Monetary and financial stability in the past twelve years


Over the past 12 years, Serbia has traversed the path from a country plagued by monetary and financial instability and uncertainty to a country with inflation levels comparable to those of advanced economies, a stable currency, a record-high level of foreign exchange reserves, and a stable financial system.

The inherited high inflation at end-2012 was reduced to 2.2% within a year.

By pursuing an appropriate monetary policy, we reduced inflation by 10 pp within a year – from 12.2% at end-2012 to 2.2% at end-2013.

Inflation was kept continuously low, resulting in a long period of low-cost borrowing by households and corporates.

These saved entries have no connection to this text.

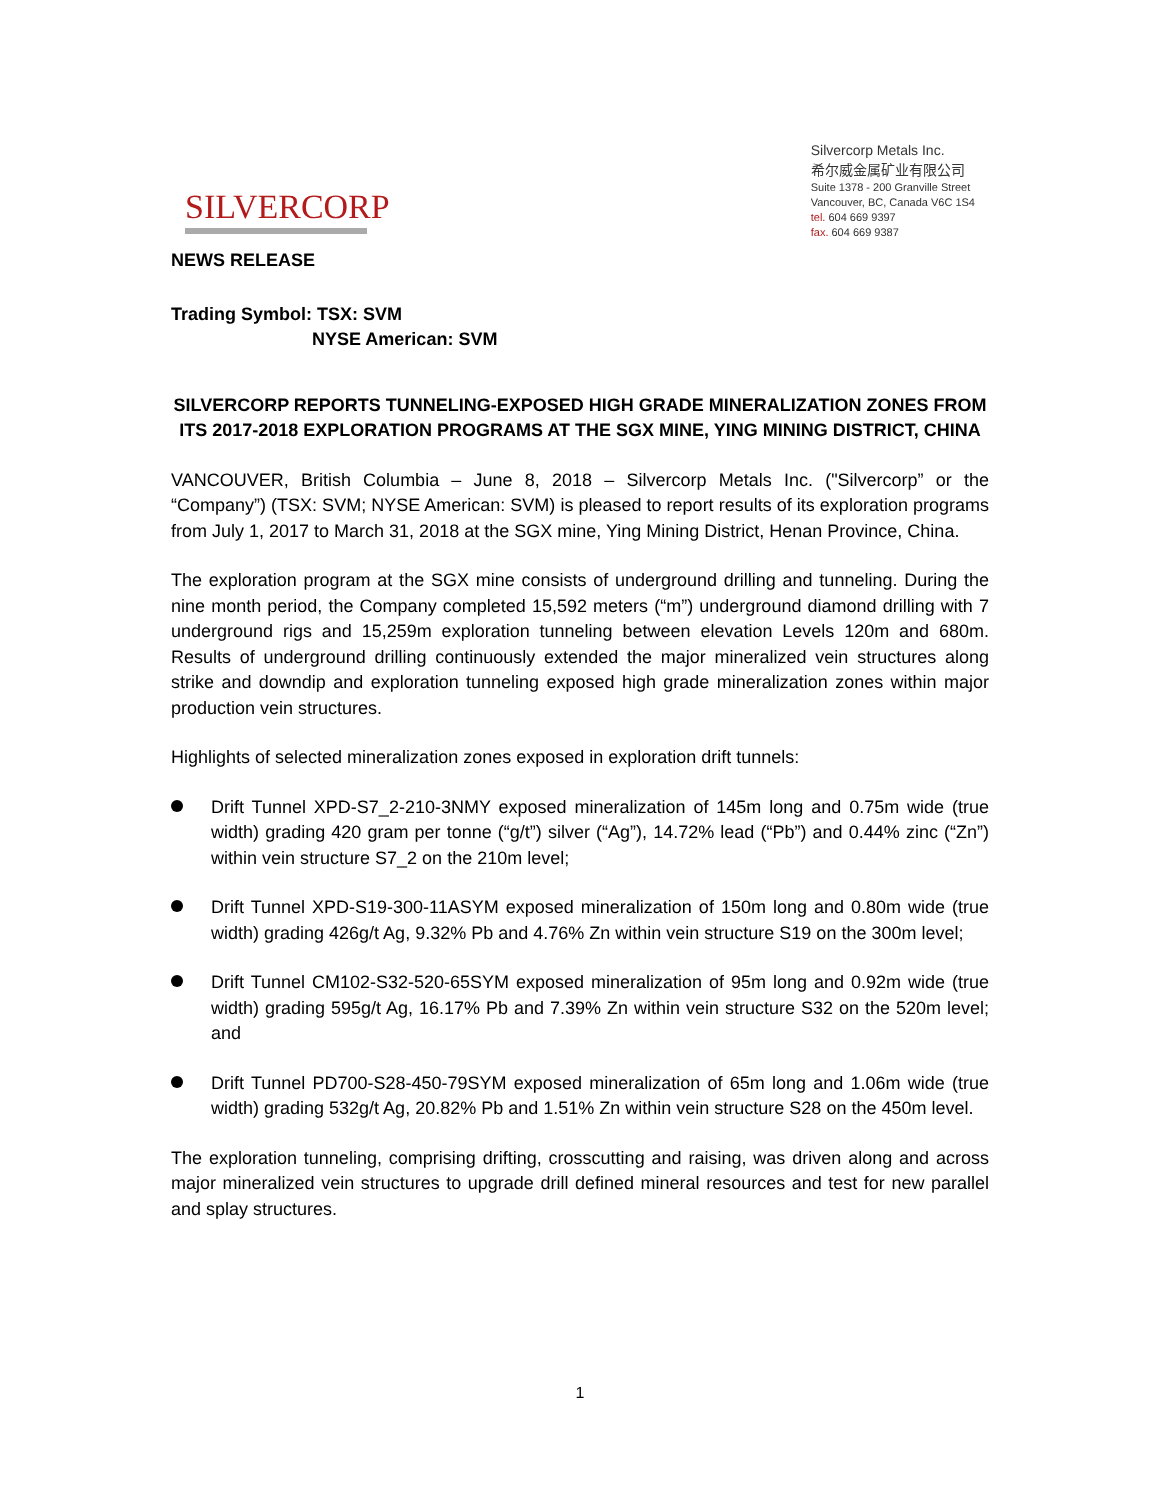SILVERCORP
Silvercorp Metals Inc.
希尔威金属矿业有限公司
Suite 1378 - 200 Granville Street
Vancouver, BC, Canada V6C 1S4
tel. 604 669 9397
fax. 604 669 9387
NEWS RELEASE
Trading Symbol: TSX: SVM
NYSE American: SVM
SILVERCORP REPORTS TUNNELING-EXPOSED HIGH GRADE MINERALIZATION ZONES FROM ITS 2017-2018 EXPLORATION PROGRAMS AT THE SGX MINE, YING MINING DISTRICT, CHINA
VANCOUVER, British Columbia – June 8, 2018 – Silvercorp Metals Inc. ("Silvercorp” or the “Company”) (TSX: SVM; NYSE American: SVM) is pleased to report results of its exploration programs from July 1, 2017 to March 31, 2018 at the SGX mine, Ying Mining District, Henan Province, China.
The exploration program at the SGX mine consists of underground drilling and tunneling. During the nine month period, the Company completed 15,592 meters (“m”) underground diamond drilling with 7 underground rigs and 15,259m exploration tunneling between elevation Levels 120m and 680m. Results of underground drilling continuously extended the major mineralized vein structures along strike and downdip and exploration tunneling exposed high grade mineralization zones within major production vein structures.
Highlights of selected mineralization zones exposed in exploration drift tunnels:
Drift Tunnel XPD-S7_2-210-3NMY exposed mineralization of 145m long and 0.75m wide (true width) grading 420 gram per tonne (“g/t”) silver (“Ag”), 14.72% lead (“Pb”) and 0.44% zinc (“Zn”) within vein structure S7_2 on the 210m level;
Drift Tunnel XPD-S19-300-11ASYM exposed mineralization of 150m long and 0.80m wide (true width) grading 426g/t Ag, 9.32% Pb and 4.76% Zn within vein structure S19 on the 300m level;
Drift Tunnel CM102-S32-520-65SYM exposed mineralization of 95m long and 0.92m wide (true width) grading 595g/t Ag, 16.17% Pb and 7.39% Zn within vein structure S32 on the 520m level; and
Drift Tunnel PD700-S28-450-79SYM exposed mineralization of 65m long and 1.06m wide (true width) grading 532g/t Ag, 20.82% Pb and 1.51% Zn within vein structure S28 on the 450m level.
The exploration tunneling, comprising drifting, crosscutting and raising, was driven along and across major mineralized vein structures to upgrade drill defined mineral resources and test for new parallel and splay structures.
1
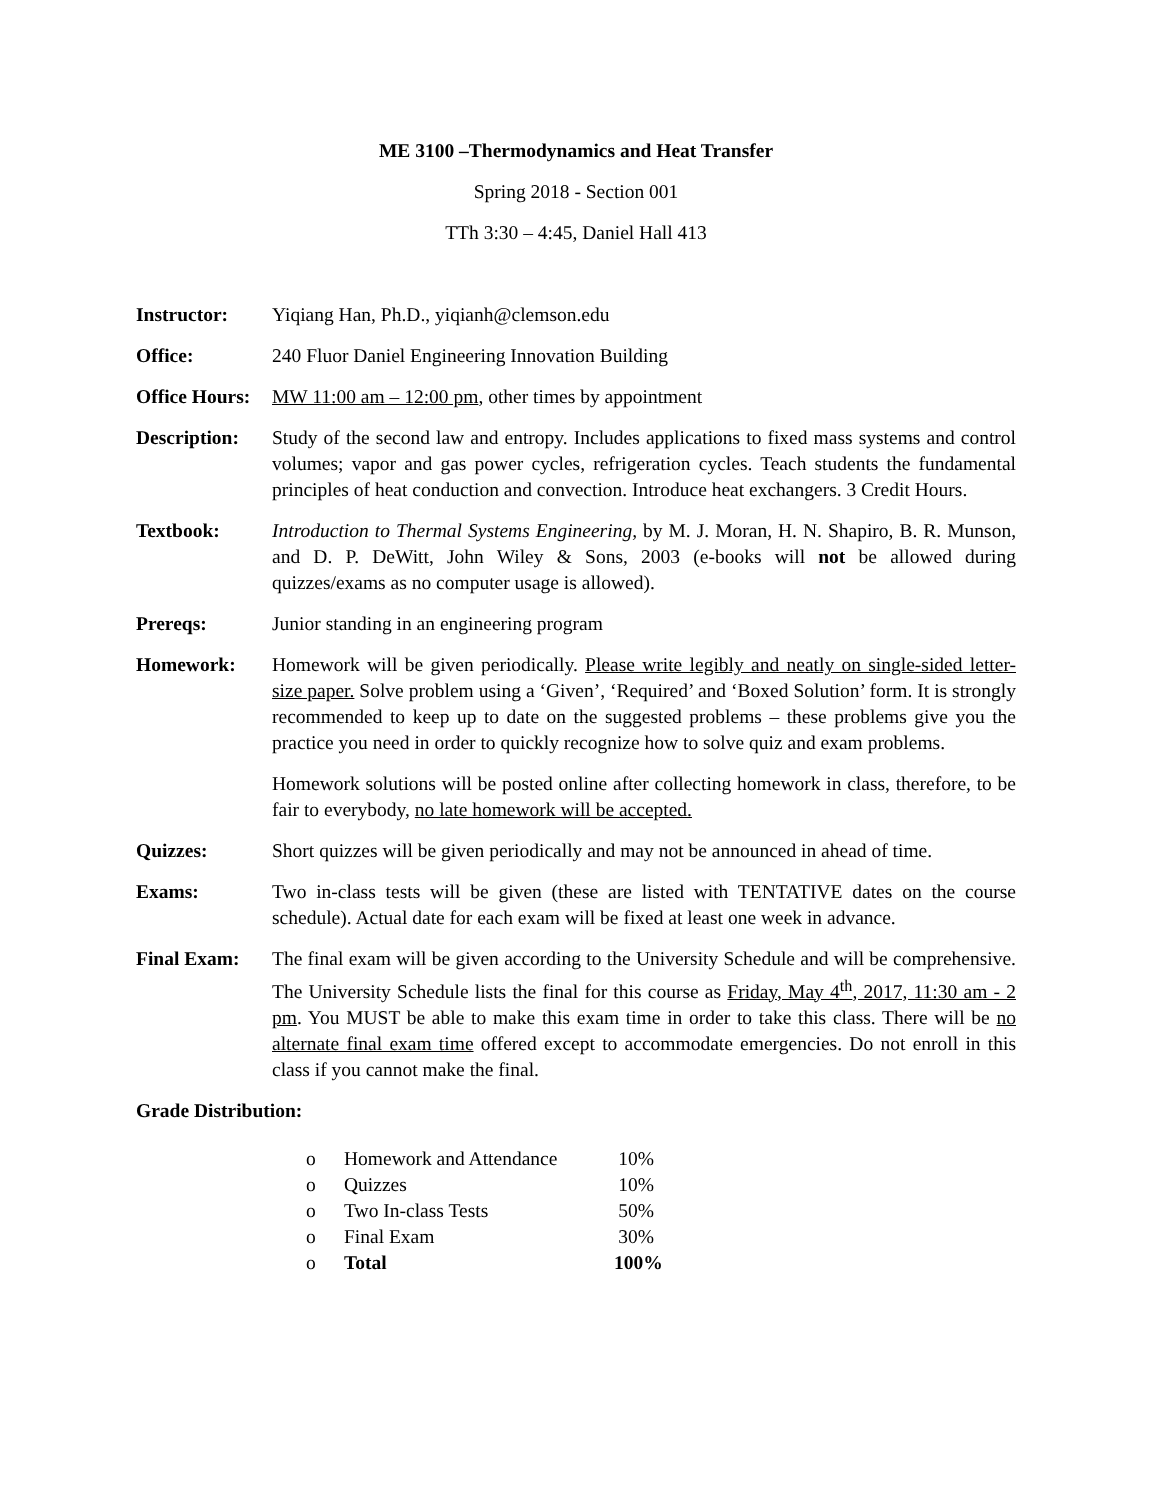ME 3100 –Thermodynamics and Heat Transfer
Spring 2018 - Section 001
TTh 3:30 – 4:45, Daniel Hall 413
Instructor: Yiqiang Han, Ph.D., yiqianh@clemson.edu
Office: 240 Fluor Daniel Engineering Innovation Building
Office Hours:
MW 11:00 am – 12:00 pm, other times by appointment
Description:
Study of the second law and entropy. Includes applications to fixed mass systems and control volumes; vapor and gas power cycles, refrigeration cycles. Teach students the fundamental principles of heat conduction and convection. Introduce heat exchangers. 3 Credit Hours.
Textbook: Introduction to Thermal Systems Engineering, by M. J. Moran, H. N. Shapiro, B. R. Munson, and D. P. DeWitt, John Wiley & Sons, 2003 (e-books will not be allowed during quizzes/exams as no computer usage is allowed).
Prereqs: Junior standing in an engineering program
Homework: Homework will be given periodically. Please write legibly and neatly on single-sided letter-size paper. Solve problem using a ‘Given’, ‘Required’ and ‘Boxed Solution’ form. It is strongly recommended to keep up to date on the suggested problems – these problems give you the practice you need in order to quickly recognize how to solve quiz and exam problems.
Homework solutions will be posted online after collecting homework in class, therefore, to be fair to everybody, no late homework will be accepted.
Quizzes: Short quizzes will be given periodically and may not be announced in ahead of time.
Exams: Two in-class tests will be given (these are listed with TENTATIVE dates on the course schedule). Actual date for each exam will be fixed at least one week in advance.
Final Exam: The final exam will be given according to the University Schedule and will be comprehensive. The University Schedule lists the final for this course as Friday, May 4<sup>th</sup>, 2017, 11:30 am - 2 pm. You MUST be able to make this exam time in order to take this class. There will be no alternate final exam time offered except to accommodate emergencies. Do not enroll in this class if you cannot make the final.
Grade Distribution:
o Homework and Attendance 10%
o Quizzes 10%
o Two In-class Tests 50%
o Final Exam 30%
o Total 100%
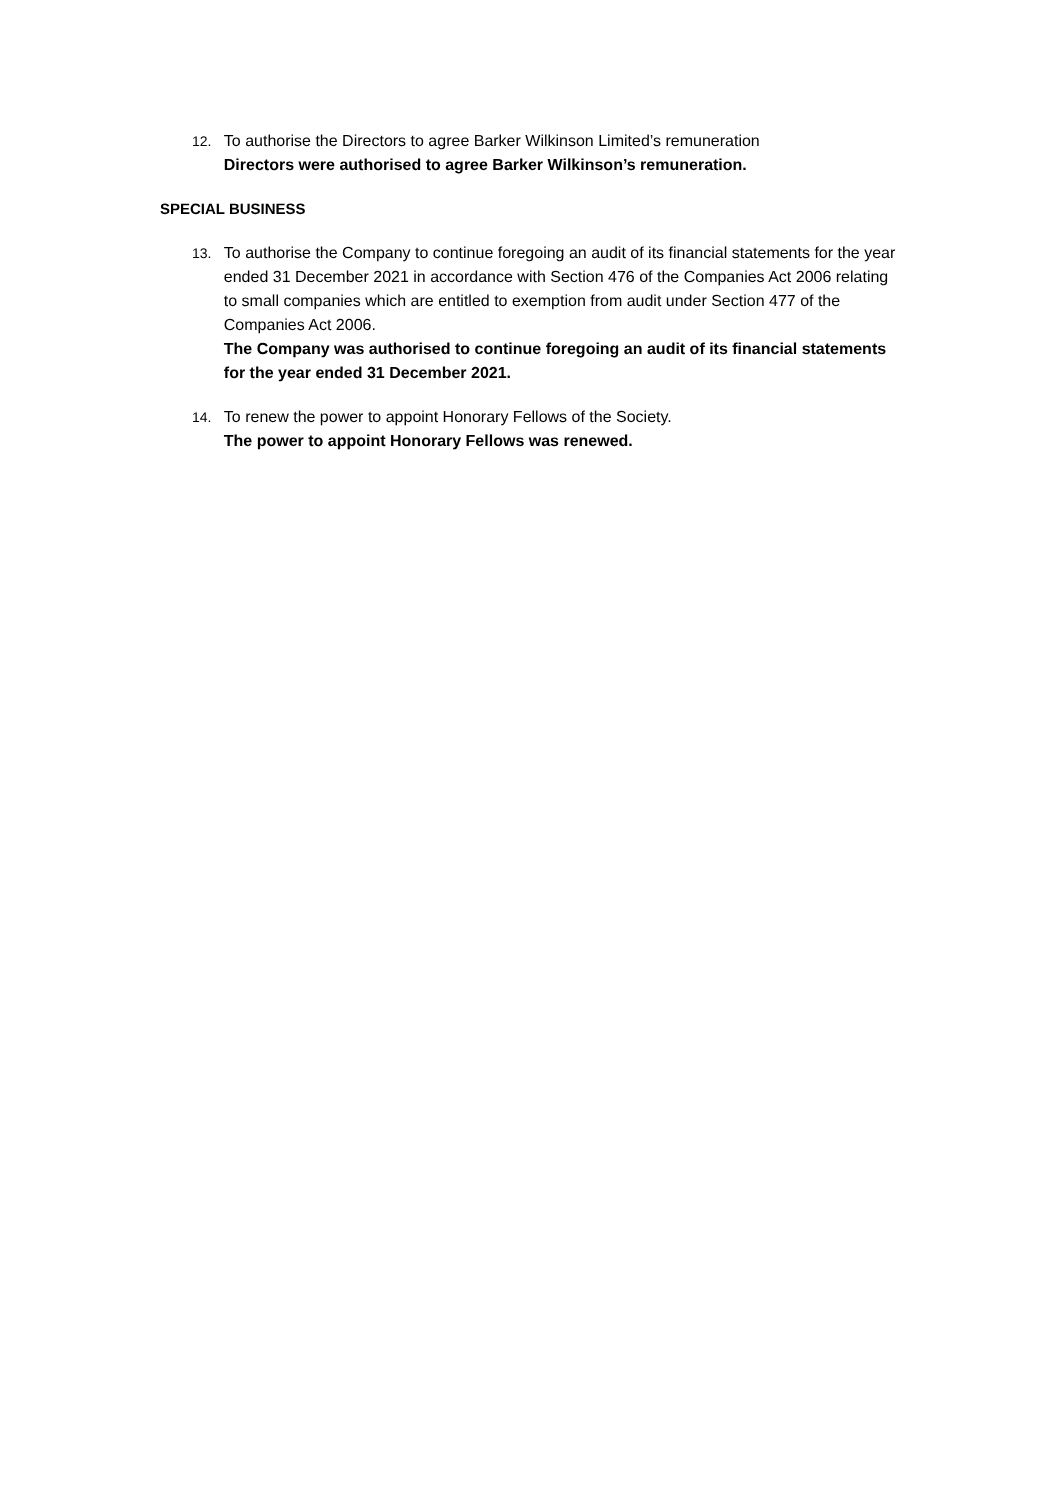12. To authorise the Directors to agree Barker Wilkinson Limited’s remuneration
Directors were authorised to agree Barker Wilkinson’s remuneration.
SPECIAL BUSINESS
13. To authorise the Company to continue foregoing an audit of its financial statements for the year ended 31 December 2021 in accordance with Section 476 of the Companies Act 2006 relating to small companies which are entitled to exemption from audit under Section 477 of the Companies Act 2006.
The Company was authorised to continue foregoing an audit of its financial statements for the year ended 31 December 2021.
14. To renew the power to appoint Honorary Fellows of the Society.
The power to appoint Honorary Fellows was renewed.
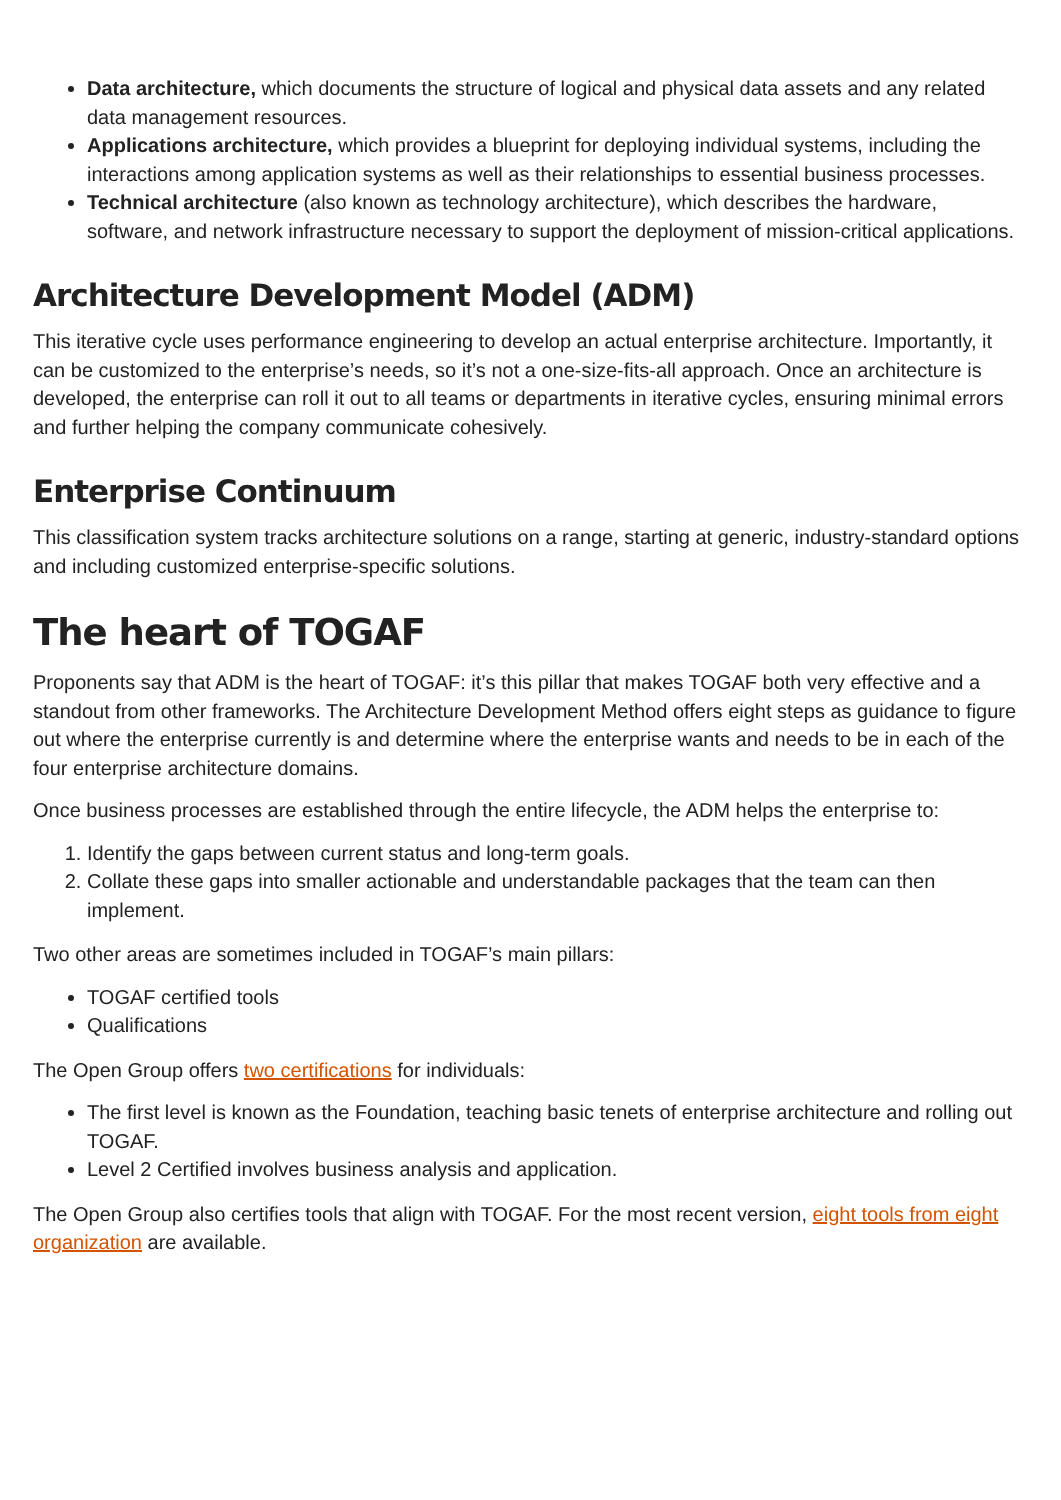Data architecture, which documents the structure of logical and physical data assets and any related data management resources.
Applications architecture, which provides a blueprint for deploying individual systems, including the interactions among application systems as well as their relationships to essential business processes.
Technical architecture (also known as technology architecture), which describes the hardware, software, and network infrastructure necessary to support the deployment of mission-critical applications.
Architecture Development Model (ADM)
This iterative cycle uses performance engineering to develop an actual enterprise architecture. Importantly, it can be customized to the enterprise’s needs, so it’s not a one-size-fits-all approach. Once an architecture is developed, the enterprise can roll it out to all teams or departments in iterative cycles, ensuring minimal errors and further helping the company communicate cohesively.
Enterprise Continuum
This classification system tracks architecture solutions on a range, starting at generic, industry-standard options and including customized enterprise-specific solutions.
The heart of TOGAF
Proponents say that ADM is the heart of TOGAF: it’s this pillar that makes TOGAF both very effective and a standout from other frameworks. The Architecture Development Method offers eight steps as guidance to figure out where the enterprise currently is and determine where the enterprise wants and needs to be in each of the four enterprise architecture domains.
Once business processes are established through the entire lifecycle, the ADM helps the enterprise to:
1. Identify the gaps between current status and long-term goals.
2. Collate these gaps into smaller actionable and understandable packages that the team can then implement.
Two other areas are sometimes included in TOGAF’s main pillars:
TOGAF certified tools
Qualifications
The Open Group offers two certifications for individuals:
The first level is known as the Foundation, teaching basic tenets of enterprise architecture and rolling out TOGAF.
Level 2 Certified involves business analysis and application.
The Open Group also certifies tools that align with TOGAF. For the most recent version, eight tools from eight organization are available.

Inflation was maintained at a low level from end-2013 until end-2021 (around eight years), when global inflationary pressures escalated. Thanks to the achieved and preserved price stability, we had several years of low interest rates on dinar loans (the key policy rate was lowered from the inherited 11.75% in 2012 to 1% at end-2020), resulting in lower costs of borrowing for households and corporates.

Our own approach to monetary policy

Since December 2012, the NBS has conducted its main open market operations – reverse repo operations (repo sale of treasury bills) through which it mops up excess dinar liquidity on a weekly basis – according to the system of multiple variable rates. This system has allowed the NBS greater flexibility and efficiency in monetary policy implementation over 12 years.

Inflationary pressures were reined in. As a result of multiple global crises, inflation was imported into Serbia over the past few years in the wake of the pandemic and several global conflicts, and its different nature called for a different response of the Government and the NBS – a continuous, but gradual response. The NBS did everything in its power to protect households’ living standards without compromising economic growth. Thanks to this, inflation has been on a stable downward path since April 2023 and is now more than three times below its peak of March 2023, which we have consistently projected. It retreated within the target band of 3±1.5% in May 2024 (4.5%) and is expected to approach the target midpoint of 3% during 2025.

* The latest available data at the moment of the preparation of the brochure.